Calculus of a Single Variable, Chapter 8, 8.3, Section 8.3, Problem 9

Recall that indefinite integral follows int f(x) dx = F(x) +C where:
f(x) as the integrand function
F(x) as the antiderivative of f(x)
C as the constant of integration..
For the given integral problem: int cos^2(3x) dx , we can evaluate this by using a trigonometric identity. Recall that:
cos^2(theta) = (1 + cos(2theta))/2 .
Applying the trigonometric identity, we get:
int cos^2(3x) dx = int (1 + cos(2* 3x))/2 dx
= int ( 1 + cos(6x))/2dx
=int ( 1/2 + cos(6x)/2)dx

Apply the basic integration property: : int (u+v) dx = int (u) dx + int (v) dx .
int ( 1/2) + cos(6x)/2)dx =int ( 1/2) dx + int cos(6x)/2dx
For the first integral: int (1/2) dx , we may apply basic integration property: int c dx = cx .
int (1/2) dx = 1/2x or x/2
For the second integral: int cos(6x)/2dx , we may apply basic integration property: int c f(x) dx = c int f(x) dx .
1/2 int cos(6x) dx .
Apply u-substitution by letting u = 6x then du = 6 dx or (du)/6 = dx .

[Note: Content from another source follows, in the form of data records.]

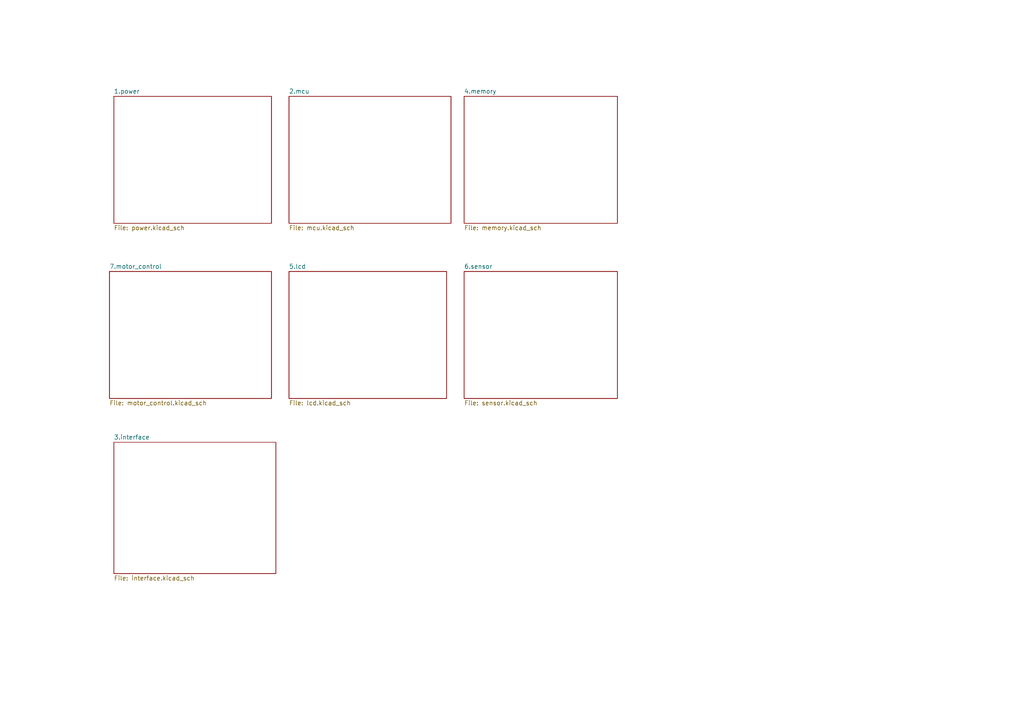
<source format=kicad_sch>
(kicad_sch
	(version 20250114)
	(generator "eeschema")
	(generator_version "9.0")
	(uuid "a25adab6-a8c3-4e0e-8ba9-baac00aaa394")
	(paper "A4")
	(lib_symbols)
	(sheet
		(at 31.75 78.74)
		(size 46.99 36.83)
		(exclude_from_sim no)
		(in_bom yes)
		(on_board yes)
		(dnp no)
		(fields_autoplaced yes)
		(stroke
			(width 0.1524)
			(type solid)
		)
		(fill
			(color 0 0 0 0.0000)
		)
		(uuid "0efc9baf-c353-4a72-9983-7a1660fbd7db")
		(property "Sheetname" "7.motor_control"
			(at 31.75 78.0284 0)
			(effects
				(font
					(size 1.27 1.27)
				)
				(justify left bottom)
			)
		)
		(property "Sheetfile" "motor_control.kicad_sch"
			(at 31.75 116.1546 0)
			(effects
				(font
					(size 1.27 1.27)
				)
				(justify left top)
			)
		)
		(instances
			(project "bldc_motor_controller"
				(path "/a25adab6-a8c3-4e0e-8ba9-baac00aaa394"
					(page "8")
				)
			)
		)
	)
	(sheet
		(at 134.62 78.74)
		(size 44.45 36.83)
		(exclude_from_sim no)
		(in_bom yes)
		(on_board yes)
		(dnp no)
		(fields_autoplaced yes)
		(stroke
			(width 0.1524)
			(type solid)
		)
		(fill
			(color 0 0 0 0.0000)
		)
		(uuid "41a95291-f7f2-4bdf-b0a1-cf2084f10036")
		(property "Sheetname" "6.sensor"
			(at 134.62 78.0284 0)
			(effects
				(font
					(size 1.27 1.27)
				)
				(justify left bottom)
			)
		)
		(property "Sheetfile" "sensor.kicad_sch"
			(at 134.62 116.1546 0)
			(effects
				(font
					(size 1.27 1.27)
				)
				(justify left top)
			)
		)
		(instances
			(project "bldc_motor_controller"
				(path "/a25adab6-a8c3-4e0e-8ba9-baac00aaa394"
					(page "7")
				)
			)
		)
	)
	(sheet
		(at 33.02 128.27)
		(size 46.99 38.1)
		(exclude_from_sim no)
		(in_bom yes)
		(on_board yes)
		(dnp no)
		(fields_autoplaced yes)
		(stroke
			(width 0.1524)
			(type solid)
		)
		(fill
			(color 0 0 0 0.0000)
		)
		(uuid "430b6e73-4ab5-4f88-adfd-520e070c0b15")
		(property "Sheetname" "3.interface"
			(at 33.02 127.5584 0)
			(effects
				(font
					(size 1.27 1.27)
				)
				(justify left bottom)
			)
		)
		(property "Sheetfile" "interface.kicad_sch"
			(at 33.02 166.9546 0)
			(effects
				(font
					(size 1.27 1.27)
				)
				(justify left top)
			)
		)
		(instances
			(project "bldc_motor_controller"
				(path "/a25adab6-a8c3-4e0e-8ba9-baac00aaa394"
					(page "4")
				)
			)
		)
	)
	(sheet
		(at 83.82 78.74)
		(size 45.72 36.83)
		(exclude_from_sim no)
		(in_bom yes)
		(on_board yes)
		(dnp no)
		(fields_autoplaced yes)
		(stroke
			(width 0.1524)
			(type solid)
		)
		(fill
			(color 0 0 0 0.0000)
		)
		(uuid "9ad5d27a-5f31-4a09-b7fb-9d62ecc953c1")
		(property "Sheetname" "5.lcd"
			(at 83.82 78.0284 0)
			(effects
				(font
					(size 1.27 1.27)
				)
				(justify left bottom)
			)
		)
		(property "Sheetfile" "lcd.kicad_sch"
			(at 83.82 116.1546 0)
			(effects
				(font
					(size 1.27 1.27)
				)
				(justify left top)
			)
		)
		(instances
			(project "bldc_motor_controller"
				(path "/a25adab6-a8c3-4e0e-8ba9-baac00aaa394"
					(page "6")
				)
			)
		)
	)
	(sheet
		(at 134.62 27.94)
		(size 44.45 36.83)
		(exclude_from_sim no)
		(in_bom yes)
		(on_board yes)
		(dnp no)
		(fields_autoplaced yes)
		(stroke
			(width 0.1524)
			(type solid)
		)
		(fill
			(color 0 0 0 0.0000)
		)
		(uuid "9f644060-1b86-41d4-818c-d38193d04e6e")
		(property "Sheetname" "4.memory"
			(at 134.62 27.2284 0)
			(effects
				(font
					(size 1.27 1.27)
				)
				(justify left bottom)
			)
		)
		(property "Sheetfile" "memory.kicad_sch"
			(at 134.62 65.3546 0)
			(effects
				(font
					(size 1.27 1.27)
				)
				(justify left top)
			)
		)
		(instances
			(project "bldc_motor_controller"
				(path "/a25adab6-a8c3-4e0e-8ba9-baac00aaa394"
					(page "5")
				)
			)
		)
	)
	(sheet
		(at 83.82 27.94)
		(size 46.99 36.83)
		(exclude_from_sim no)
		(in_bom yes)
		(on_board yes)
		(dnp no)
		(fields_autoplaced yes)
		(stroke
			(width 0.1524)
			(type solid)
		)
		(fill
			(color 0 0 0 0.0000)
		)
		(uuid "f1d28d97-f090-4298-9a06-d9576d5adbbf")
		(property "Sheetname" "2.mcu"
			(at 83.82 27.2284 0)
			(effects
				(font
					(size 1.27 1.27)
				)
				(justify left bottom)
			)
		)
		(property "Sheetfile" "mcu.kicad_sch"
			(at 83.82 65.3546 0)
			(effects
				(font
					(size 1.27 1.27)
				)
				(justify left top)
			)
		)
		(instances
			(project "bldc_motor_controller"
				(path "/a25adab6-a8c3-4e0e-8ba9-baac00aaa394"
					(page "3")
				)
			)
		)
	)
	(sheet
		(at 33.02 27.94)
		(size 45.72 36.83)
		(exclude_from_sim no)
		(in_bom yes)
		(on_board yes)
		(dnp no)
		(fields_autoplaced yes)
		(stroke
			(width 0.1524)
			(type solid)
		)
		(fill
			(color 0 0 0 0.0000)
		)
		(uuid "fa552ebf-4859-4df7-97cc-cc5957e0d3a3")
		(property "Sheetname" "1.power"
			(at 33.02 27.2284 0)
			(effects
				(font
					(size 1.27 1.27)
				)
				(justify left bottom)
			)
		)
		(property "Sheetfile" "power.kicad_sch"
			(at 33.02 65.3546 0)
			(effects
				(font
					(size 1.27 1.27)
				)
				(justify left top)
			)
		)
		(instances
			(project "bldc_motor_controller"
				(path "/a25adab6-a8c3-4e0e-8ba9-baac00aaa394"
					(page "2")
				)
			)
		)
	)
	(sheet_instances
		(path "/"
			(page "1")
		)
	)
	(embedded_fonts no)
)

</source>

1/2 int cos(6x) dx = 1/2 int cos(u) * (du)/6
= 1/2*1/6 int cos(u) du
= 1/12 sin(u)
Plug-in u = 6x on 1/12sin(u) , we get:
1/2 int cos(6x) dx = 1/12 sin(6x) or sin(6x)/12
Combining the results, we get the indefinite integral as:
int cos^2(3x) dx = x/2 + sin(6x)/12+C